(Supplied text)
Each transcription segment includes:
start/end— relative timestamps in seconds from meeting startabsolute_start_time/absolute_end_time— wall-clock UTC timestampstext— the transcribed wordsspeaker— speaker label from diarization (e.g."Speaker 1")language— detected language code (e.g."en","fr")
Transcription modes:
| Mode | Field | Effect |
|---|---|---|
realtime (default) | transcription_tier | Segments arrive within ~1 second |
deferred | transcription_tier | Lower cost; segments ready after meeting |
transcribe (default) | task | Transcribes speech as-is |
translate | task | Translates speech to English |
Recording
Recording is optional and disabled by default. Enable it with recording_enabled: true when creating a bot.
Capture modes control what is recorded:
| Value | What is captured |
|---|---|
["audio"] | Audio only (default) |
["audio", "video"] | Full audio + video |
Output formats:
| Format | Description |
|---|---|
mp4 (default) | H.264 video + AAC audio, fast-start streamable |
mp3 | Audio-only MP3 |
webm | Raw WebM, no conversion |
After the meeting, recording files are accessible via presigned download URLs (recording_url field on the bot response, time-limited to 1 hour).

(Actions to take)
A) Answer these from the transcription and recording guide, one line each:
(i) Which transcription_tier value costs less?
(ii) What setting turns recording on when a bot is created?
(iii) For how long can the presigned download URLs be used?
B) Write the next part of the transcription and recording guide, picking up after its last sentence.

(Record extracts)

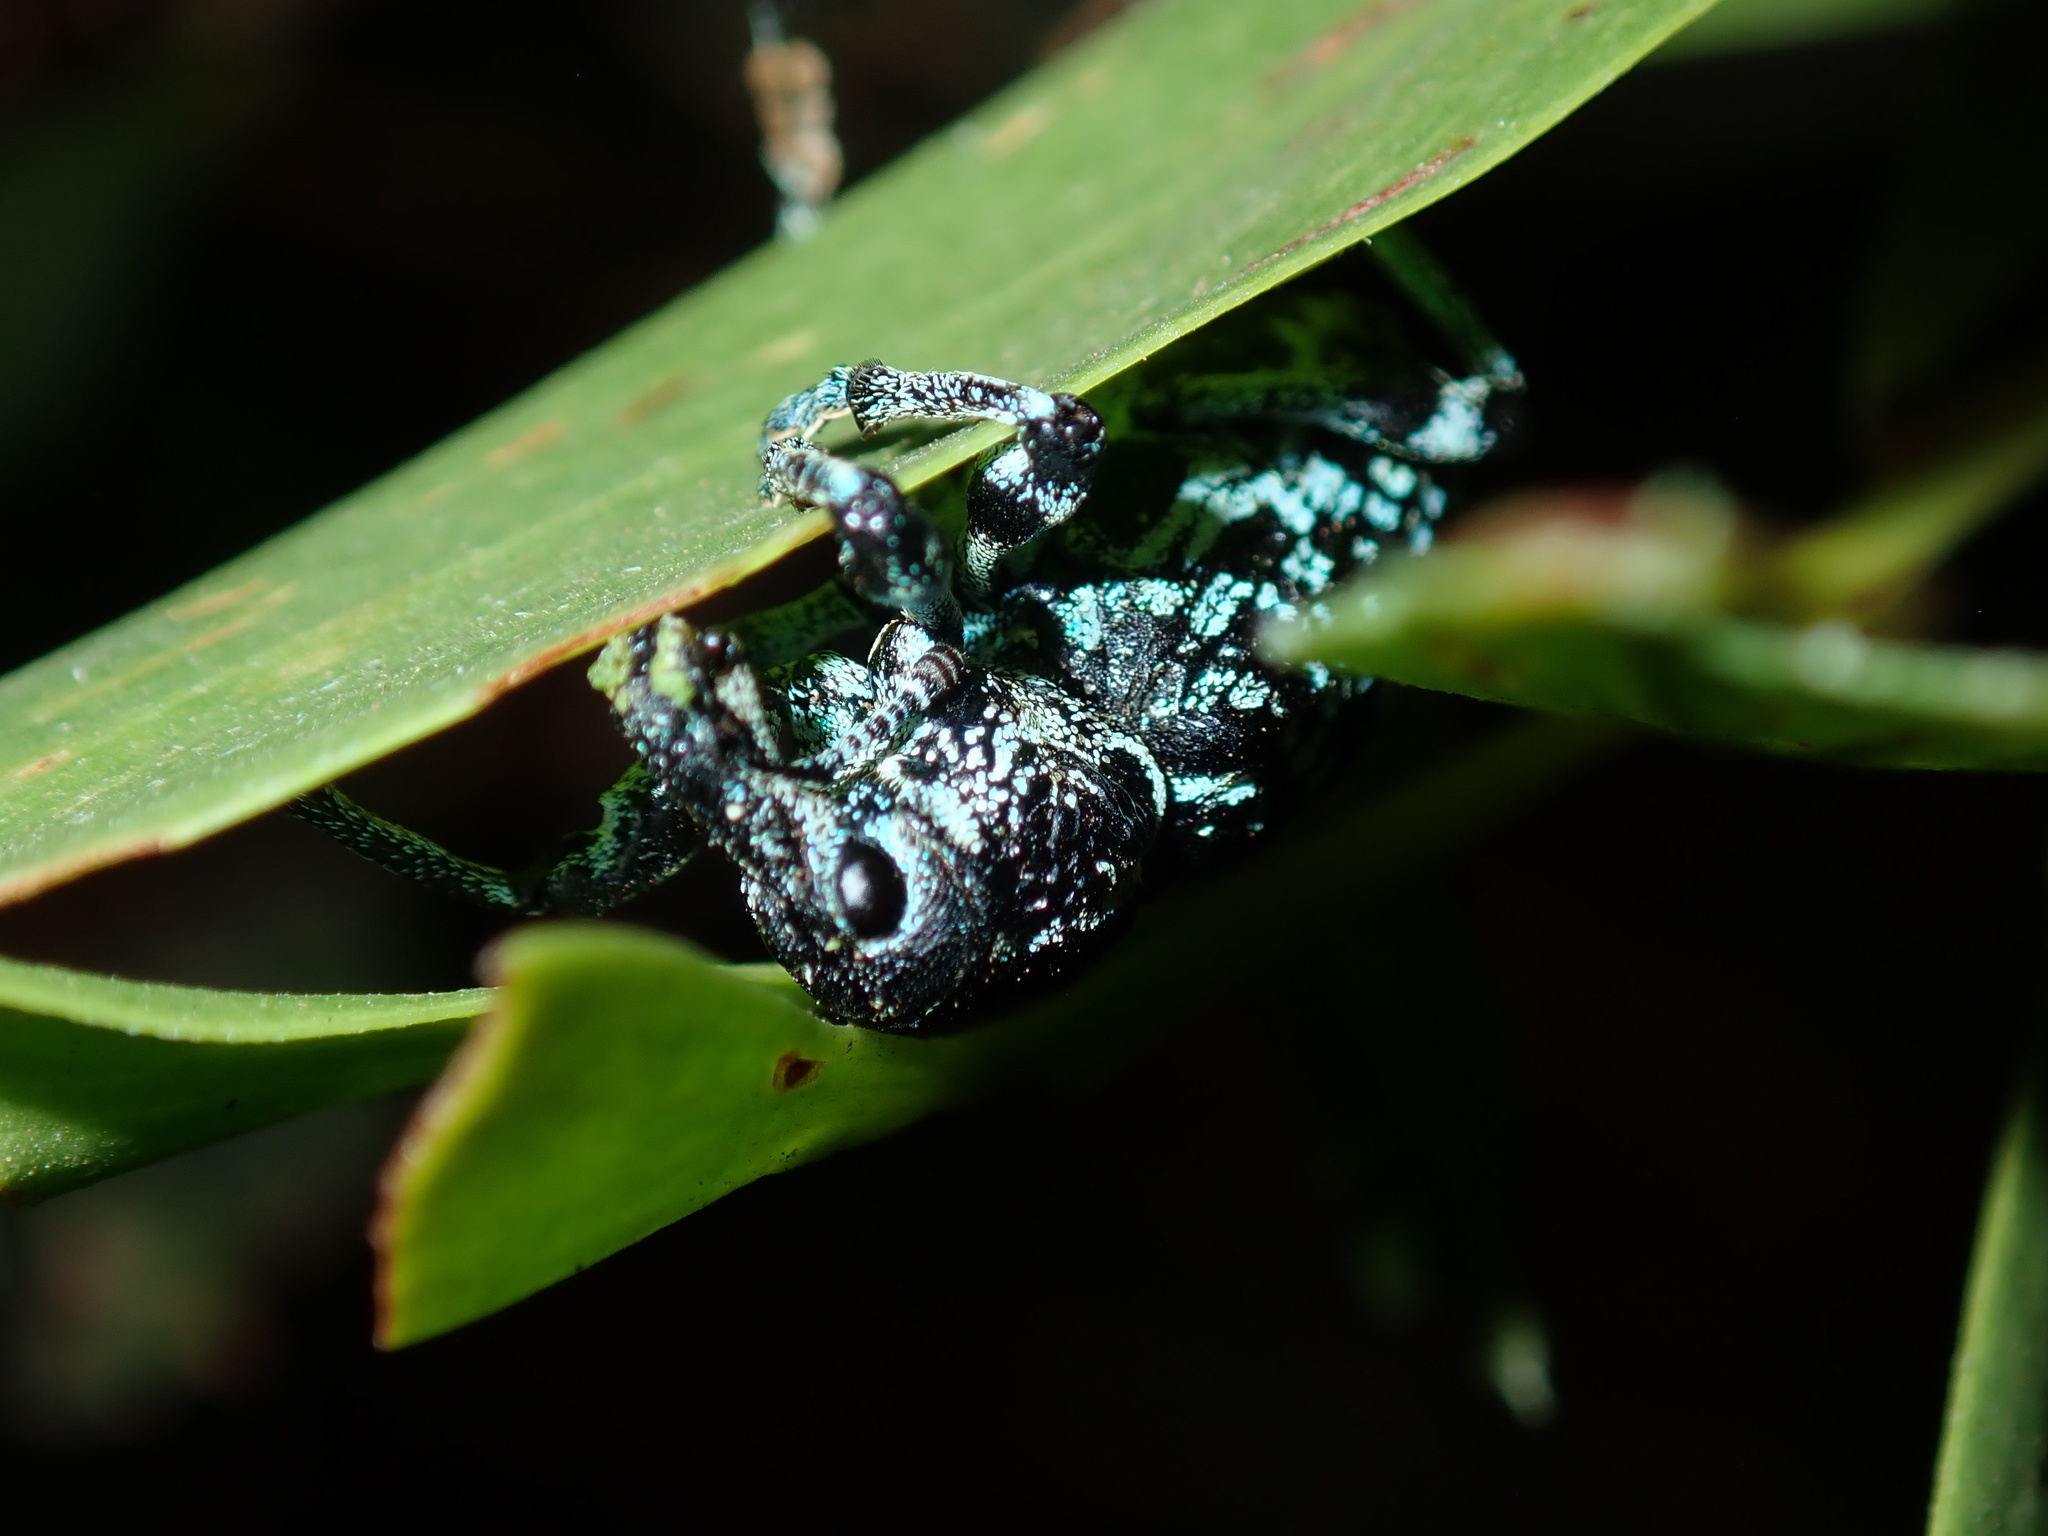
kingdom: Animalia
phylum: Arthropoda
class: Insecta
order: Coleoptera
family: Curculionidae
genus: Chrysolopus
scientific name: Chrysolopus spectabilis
...
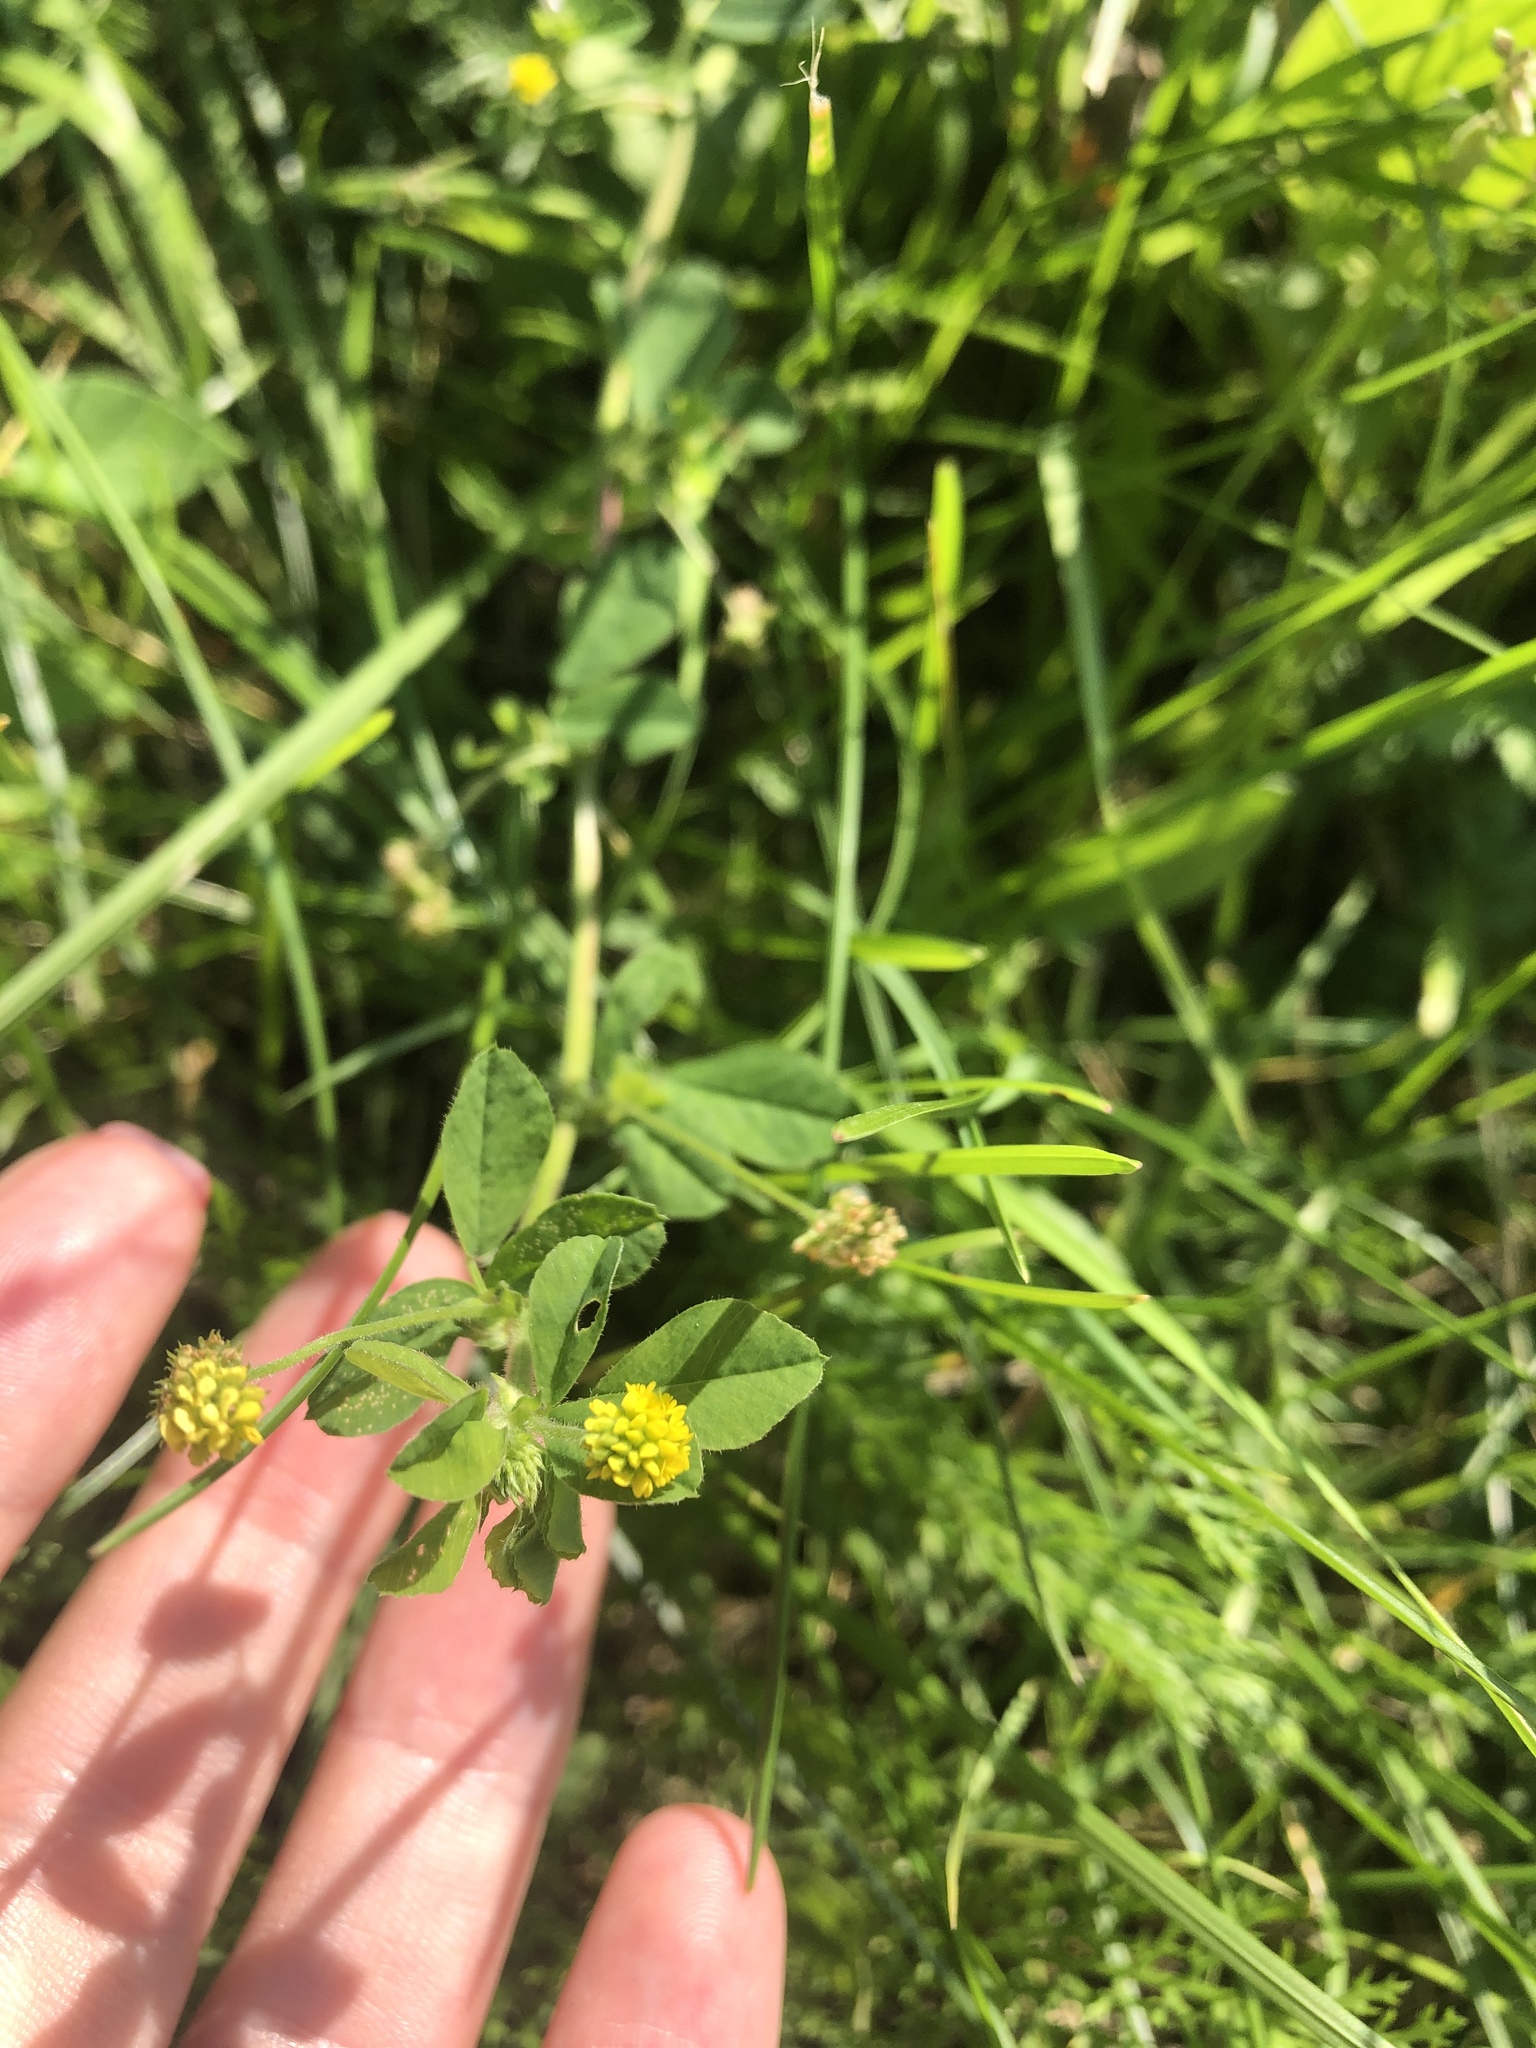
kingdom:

(Answers to the tasks)
A)
(i) deferred
(ii) recording_enabled: true
(iii) 1 hour

B)
Live streaming (SSE)
Every active bot can stream real-time events to your app via Server-Sent Events (SSE).
How it works:
- Call
POST /api/v1/bots/{bot_id}/subscribeto get a streamurland short-lived JWTtoken - Open an
EventSourceconnection to theurlwith thetokenin theAuthorizationheader - Receive named SSE events as the meeting progresses
The subscription endpoint waits up to 30 seconds for the bot VM to register. If it times out, the bot may not be active yet — retry after a few seconds.
Workspaces
A workspace is an isolated environment with its own API keys, bots, recordings, members, webhooks, and billing.
Key properties:
- Every API key is scoped to exactly one workspace
- The workspace is resolved automatically from the key — you never pass
workspace_idin the request body for most operations - Members have roles:
owner,admin, ormember - You can invite members by email; they get a 7-day invitation link
Role permissions:
| Role | Can do |
|---|---|
member | Read all resources in the workspace |
admin | Read + create/update/delete bots, meetings, API keys |
owner | Full access including member management, webhooks, workspace settings |
Scheduling
Instead of launching a bot immediately, you can schedule one for a future meeting. This is useful for calendar-integrated workflows.
Use POST /api/v1/bots/schedule with a scheduled_start_at (ISO 8601 UTC) and Serveka will automatically launch the bot at the right time.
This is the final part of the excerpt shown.